_RECORDS FOR THIS EXERCISE_
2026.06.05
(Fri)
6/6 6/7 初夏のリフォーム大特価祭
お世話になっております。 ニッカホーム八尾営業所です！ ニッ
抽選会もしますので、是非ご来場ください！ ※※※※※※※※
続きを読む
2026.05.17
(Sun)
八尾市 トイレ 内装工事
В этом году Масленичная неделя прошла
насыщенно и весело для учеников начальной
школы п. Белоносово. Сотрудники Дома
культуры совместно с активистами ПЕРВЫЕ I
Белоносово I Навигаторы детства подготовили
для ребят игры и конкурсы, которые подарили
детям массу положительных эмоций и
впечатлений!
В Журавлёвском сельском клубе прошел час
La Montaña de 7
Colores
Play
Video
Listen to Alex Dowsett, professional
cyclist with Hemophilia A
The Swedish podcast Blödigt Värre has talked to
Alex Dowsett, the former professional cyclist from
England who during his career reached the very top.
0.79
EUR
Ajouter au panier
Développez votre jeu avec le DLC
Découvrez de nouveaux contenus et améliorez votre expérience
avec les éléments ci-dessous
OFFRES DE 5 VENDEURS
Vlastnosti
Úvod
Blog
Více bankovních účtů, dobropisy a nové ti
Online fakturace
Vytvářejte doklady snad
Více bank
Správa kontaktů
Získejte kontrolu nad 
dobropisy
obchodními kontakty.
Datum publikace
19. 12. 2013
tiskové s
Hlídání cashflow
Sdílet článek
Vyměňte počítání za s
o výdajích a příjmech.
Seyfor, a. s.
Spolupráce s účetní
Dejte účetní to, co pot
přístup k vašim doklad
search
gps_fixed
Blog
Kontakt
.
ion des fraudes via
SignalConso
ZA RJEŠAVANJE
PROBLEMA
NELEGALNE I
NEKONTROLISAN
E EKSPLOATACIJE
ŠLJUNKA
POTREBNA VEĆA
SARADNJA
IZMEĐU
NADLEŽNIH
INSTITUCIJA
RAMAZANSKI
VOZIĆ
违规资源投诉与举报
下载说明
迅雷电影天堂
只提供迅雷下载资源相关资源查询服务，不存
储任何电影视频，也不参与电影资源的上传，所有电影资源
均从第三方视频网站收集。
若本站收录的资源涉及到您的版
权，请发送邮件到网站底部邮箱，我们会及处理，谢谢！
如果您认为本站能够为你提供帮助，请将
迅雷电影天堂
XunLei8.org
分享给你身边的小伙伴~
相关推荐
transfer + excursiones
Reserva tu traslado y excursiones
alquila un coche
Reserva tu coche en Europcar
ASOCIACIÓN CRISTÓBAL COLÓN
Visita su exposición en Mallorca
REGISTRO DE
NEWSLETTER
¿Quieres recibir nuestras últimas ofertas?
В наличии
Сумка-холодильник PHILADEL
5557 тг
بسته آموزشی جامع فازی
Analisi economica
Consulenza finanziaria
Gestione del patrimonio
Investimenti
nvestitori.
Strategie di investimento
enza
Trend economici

_YOUR ASSIGNMENT_
Using the material above, find each line that holds "avec" and copy that line.

_OUTPUT FOR THIS EXERCISE_
Développez votre jeu avec le DLC
avec les éléments ci-dessous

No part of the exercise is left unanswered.